**Document understanding data:**
------------------------------------------------

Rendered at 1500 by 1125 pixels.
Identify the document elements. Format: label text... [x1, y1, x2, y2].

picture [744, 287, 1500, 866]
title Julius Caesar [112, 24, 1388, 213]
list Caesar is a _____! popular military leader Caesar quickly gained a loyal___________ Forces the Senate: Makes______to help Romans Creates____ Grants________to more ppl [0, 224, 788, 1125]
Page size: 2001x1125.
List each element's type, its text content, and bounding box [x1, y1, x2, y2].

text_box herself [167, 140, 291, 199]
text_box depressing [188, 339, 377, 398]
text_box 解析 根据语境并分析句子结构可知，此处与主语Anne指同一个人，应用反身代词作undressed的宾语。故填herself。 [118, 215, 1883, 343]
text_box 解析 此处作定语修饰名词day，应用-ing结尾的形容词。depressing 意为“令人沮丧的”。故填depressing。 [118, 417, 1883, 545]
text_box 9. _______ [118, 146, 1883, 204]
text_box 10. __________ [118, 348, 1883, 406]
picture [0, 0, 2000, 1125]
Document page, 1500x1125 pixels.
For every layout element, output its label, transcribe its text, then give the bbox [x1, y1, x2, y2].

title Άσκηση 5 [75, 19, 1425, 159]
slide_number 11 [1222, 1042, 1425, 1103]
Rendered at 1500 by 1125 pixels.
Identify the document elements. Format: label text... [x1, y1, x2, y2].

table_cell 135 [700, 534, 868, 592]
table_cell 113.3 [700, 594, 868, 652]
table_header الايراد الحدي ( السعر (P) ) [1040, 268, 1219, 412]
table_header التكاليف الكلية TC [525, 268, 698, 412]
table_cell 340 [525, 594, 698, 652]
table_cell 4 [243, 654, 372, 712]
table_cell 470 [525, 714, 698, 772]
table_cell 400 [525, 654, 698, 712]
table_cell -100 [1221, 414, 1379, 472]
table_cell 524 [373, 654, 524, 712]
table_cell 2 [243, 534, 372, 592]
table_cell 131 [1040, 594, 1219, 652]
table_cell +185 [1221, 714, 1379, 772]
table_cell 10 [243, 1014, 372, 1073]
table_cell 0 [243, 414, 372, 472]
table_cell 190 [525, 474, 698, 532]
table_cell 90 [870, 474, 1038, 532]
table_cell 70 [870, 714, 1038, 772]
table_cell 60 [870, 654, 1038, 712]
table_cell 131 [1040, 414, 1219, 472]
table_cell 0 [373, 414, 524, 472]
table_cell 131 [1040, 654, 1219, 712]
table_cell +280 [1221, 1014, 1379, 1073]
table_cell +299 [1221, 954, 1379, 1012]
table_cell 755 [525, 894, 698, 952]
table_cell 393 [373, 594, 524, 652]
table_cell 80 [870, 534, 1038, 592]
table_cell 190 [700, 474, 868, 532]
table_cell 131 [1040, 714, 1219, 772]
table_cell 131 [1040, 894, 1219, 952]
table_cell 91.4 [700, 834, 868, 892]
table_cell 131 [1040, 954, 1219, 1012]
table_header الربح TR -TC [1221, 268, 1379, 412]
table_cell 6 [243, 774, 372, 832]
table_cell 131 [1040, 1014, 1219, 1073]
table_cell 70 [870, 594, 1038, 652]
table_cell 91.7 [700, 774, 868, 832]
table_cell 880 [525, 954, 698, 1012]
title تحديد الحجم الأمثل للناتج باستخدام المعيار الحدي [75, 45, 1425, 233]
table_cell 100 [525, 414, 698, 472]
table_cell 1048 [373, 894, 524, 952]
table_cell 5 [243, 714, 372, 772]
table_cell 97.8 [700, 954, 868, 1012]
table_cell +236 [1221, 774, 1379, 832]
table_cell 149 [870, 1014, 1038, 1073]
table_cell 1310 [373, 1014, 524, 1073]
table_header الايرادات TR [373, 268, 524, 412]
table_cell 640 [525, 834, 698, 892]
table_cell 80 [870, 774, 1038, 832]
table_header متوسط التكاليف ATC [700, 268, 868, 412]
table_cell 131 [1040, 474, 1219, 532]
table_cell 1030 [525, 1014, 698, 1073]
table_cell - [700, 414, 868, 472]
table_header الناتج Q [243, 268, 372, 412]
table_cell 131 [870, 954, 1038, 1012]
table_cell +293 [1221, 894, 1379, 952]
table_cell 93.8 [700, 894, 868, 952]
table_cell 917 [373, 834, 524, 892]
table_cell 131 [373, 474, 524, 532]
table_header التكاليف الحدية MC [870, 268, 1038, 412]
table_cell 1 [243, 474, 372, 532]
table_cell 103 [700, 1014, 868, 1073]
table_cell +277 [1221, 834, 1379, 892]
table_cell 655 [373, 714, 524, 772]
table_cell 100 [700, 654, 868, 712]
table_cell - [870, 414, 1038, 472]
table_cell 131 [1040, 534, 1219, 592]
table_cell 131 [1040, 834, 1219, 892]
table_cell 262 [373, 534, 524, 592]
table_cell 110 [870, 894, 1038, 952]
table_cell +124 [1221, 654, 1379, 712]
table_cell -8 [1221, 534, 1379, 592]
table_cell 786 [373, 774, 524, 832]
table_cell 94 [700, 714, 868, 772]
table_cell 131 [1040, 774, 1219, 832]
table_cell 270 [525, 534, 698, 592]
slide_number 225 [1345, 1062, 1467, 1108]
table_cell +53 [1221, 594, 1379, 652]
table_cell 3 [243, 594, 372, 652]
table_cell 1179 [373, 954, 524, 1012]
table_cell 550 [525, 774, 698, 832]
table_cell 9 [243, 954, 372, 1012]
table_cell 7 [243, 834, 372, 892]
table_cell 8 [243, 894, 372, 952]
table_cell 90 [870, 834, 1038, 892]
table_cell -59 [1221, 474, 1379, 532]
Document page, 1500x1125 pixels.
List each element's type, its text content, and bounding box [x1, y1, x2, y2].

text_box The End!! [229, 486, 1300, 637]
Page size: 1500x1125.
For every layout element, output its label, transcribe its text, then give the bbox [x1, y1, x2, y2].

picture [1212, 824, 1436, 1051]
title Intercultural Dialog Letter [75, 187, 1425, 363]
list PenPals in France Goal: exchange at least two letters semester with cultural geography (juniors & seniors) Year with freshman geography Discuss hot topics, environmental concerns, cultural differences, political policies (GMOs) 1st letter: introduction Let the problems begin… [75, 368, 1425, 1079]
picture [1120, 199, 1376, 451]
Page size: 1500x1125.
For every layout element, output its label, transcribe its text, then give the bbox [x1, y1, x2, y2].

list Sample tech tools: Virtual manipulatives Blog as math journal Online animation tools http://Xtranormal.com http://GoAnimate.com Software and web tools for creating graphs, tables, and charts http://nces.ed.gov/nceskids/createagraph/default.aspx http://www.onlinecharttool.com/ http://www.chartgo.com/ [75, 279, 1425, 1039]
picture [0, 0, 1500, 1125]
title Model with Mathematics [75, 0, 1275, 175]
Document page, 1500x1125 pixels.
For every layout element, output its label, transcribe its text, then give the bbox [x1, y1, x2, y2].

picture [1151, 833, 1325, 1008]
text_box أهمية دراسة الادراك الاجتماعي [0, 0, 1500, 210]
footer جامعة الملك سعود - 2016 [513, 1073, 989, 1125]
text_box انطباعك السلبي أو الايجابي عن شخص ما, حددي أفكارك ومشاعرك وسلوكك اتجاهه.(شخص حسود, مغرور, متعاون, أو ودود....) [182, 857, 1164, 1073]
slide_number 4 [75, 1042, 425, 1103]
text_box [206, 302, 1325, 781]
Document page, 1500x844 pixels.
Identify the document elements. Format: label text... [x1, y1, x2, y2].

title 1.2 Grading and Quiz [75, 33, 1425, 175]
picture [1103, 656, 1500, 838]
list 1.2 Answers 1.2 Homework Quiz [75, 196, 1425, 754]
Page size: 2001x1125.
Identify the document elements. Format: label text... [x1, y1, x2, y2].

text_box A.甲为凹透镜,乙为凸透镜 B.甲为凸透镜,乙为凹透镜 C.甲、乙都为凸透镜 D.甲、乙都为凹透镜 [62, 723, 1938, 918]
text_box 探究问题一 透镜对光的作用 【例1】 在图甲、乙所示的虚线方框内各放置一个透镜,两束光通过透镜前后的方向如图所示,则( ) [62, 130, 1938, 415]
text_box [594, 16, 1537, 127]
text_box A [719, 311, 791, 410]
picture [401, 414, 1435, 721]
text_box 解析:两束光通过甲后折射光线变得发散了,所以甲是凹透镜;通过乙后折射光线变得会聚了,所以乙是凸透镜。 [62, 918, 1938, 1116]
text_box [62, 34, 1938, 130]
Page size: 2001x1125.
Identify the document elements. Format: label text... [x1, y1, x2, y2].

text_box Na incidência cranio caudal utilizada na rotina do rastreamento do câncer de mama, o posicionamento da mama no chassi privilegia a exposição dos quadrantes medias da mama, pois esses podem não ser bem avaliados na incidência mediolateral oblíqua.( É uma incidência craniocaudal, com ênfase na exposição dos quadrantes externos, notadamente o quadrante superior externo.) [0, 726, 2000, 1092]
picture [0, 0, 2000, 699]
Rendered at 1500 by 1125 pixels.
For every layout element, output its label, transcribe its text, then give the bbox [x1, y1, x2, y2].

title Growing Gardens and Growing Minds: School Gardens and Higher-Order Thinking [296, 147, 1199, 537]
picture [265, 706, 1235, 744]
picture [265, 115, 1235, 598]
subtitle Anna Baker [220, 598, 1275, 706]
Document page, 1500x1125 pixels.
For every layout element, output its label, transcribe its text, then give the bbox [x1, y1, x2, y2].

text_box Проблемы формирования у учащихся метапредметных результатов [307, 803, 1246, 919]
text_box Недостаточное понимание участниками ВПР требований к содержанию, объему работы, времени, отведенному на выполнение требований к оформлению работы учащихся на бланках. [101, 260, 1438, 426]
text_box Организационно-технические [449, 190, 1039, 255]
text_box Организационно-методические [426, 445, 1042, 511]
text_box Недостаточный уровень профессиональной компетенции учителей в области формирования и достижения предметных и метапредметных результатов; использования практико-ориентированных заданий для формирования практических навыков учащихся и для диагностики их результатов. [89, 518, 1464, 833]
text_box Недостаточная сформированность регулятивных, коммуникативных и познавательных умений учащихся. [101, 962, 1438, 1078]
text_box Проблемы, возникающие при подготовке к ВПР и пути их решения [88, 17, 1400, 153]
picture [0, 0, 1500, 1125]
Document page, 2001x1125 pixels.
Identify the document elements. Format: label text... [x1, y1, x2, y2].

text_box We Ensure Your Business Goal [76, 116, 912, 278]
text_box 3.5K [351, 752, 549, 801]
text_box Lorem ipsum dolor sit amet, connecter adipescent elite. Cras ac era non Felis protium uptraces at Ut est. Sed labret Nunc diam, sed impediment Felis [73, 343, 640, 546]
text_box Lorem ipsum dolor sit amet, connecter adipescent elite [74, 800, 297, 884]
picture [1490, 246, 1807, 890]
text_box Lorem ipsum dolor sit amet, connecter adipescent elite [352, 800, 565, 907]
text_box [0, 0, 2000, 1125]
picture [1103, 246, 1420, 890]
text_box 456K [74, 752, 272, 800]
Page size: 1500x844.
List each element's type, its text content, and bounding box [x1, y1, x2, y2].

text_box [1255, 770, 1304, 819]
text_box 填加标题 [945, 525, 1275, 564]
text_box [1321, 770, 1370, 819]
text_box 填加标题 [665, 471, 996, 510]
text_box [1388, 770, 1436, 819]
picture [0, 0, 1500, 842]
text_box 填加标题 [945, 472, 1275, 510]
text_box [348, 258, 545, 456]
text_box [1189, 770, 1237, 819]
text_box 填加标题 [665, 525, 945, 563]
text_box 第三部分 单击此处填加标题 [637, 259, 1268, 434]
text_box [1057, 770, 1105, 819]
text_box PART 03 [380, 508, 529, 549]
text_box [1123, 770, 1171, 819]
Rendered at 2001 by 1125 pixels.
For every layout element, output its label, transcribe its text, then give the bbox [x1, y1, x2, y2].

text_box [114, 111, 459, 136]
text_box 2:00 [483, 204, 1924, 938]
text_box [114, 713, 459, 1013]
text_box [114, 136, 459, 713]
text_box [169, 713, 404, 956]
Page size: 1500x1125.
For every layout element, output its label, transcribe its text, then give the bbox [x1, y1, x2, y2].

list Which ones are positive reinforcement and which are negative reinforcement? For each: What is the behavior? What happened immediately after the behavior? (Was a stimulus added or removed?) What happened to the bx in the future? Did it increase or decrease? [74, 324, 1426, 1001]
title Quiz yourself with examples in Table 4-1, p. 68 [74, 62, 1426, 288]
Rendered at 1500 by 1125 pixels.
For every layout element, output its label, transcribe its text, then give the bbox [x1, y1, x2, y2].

------------------------------------------------

**Task prompt:**
The answer is a portion of the data. Write out exactly the line with "Rendered at 2001 by 1125 pixels." and all lines after it.

**Output for this exercise:**
Rendered at 2001 by 1125 pixels.
For every layout element, output its label, transcribe its text, then give the bbox [x1, y1, x2, y2].

text_box [114, 111, 459, 136]
text_box 2:00 [483, 204, 1924, 938]
text_box [114, 713, 459, 1013]
text_box [114, 136, 459, 713]
text_box [169, 713, 404, 956]
Page size: 1500x1125.
For every layout element, output its label, transcribe its text, then give the bbox [x1, y1, x2, y2].

list Which ones are positive reinforcement and which are negative reinforcement? For each: What is the behavior? What happened immediately after the behavior? (Was a stimulus added or removed?) What happened to the bx in the future? Did it increase or decrease? [74, 324, 1426, 1001]
title Quiz yourself with examples in Table 4-1, p. 68 [74, 62, 1426, 288]
Rendered at 1500 by 1125 pixels.
For every layout element, output its label, transcribe its text, then give the bbox [x1, y1, x2, y2].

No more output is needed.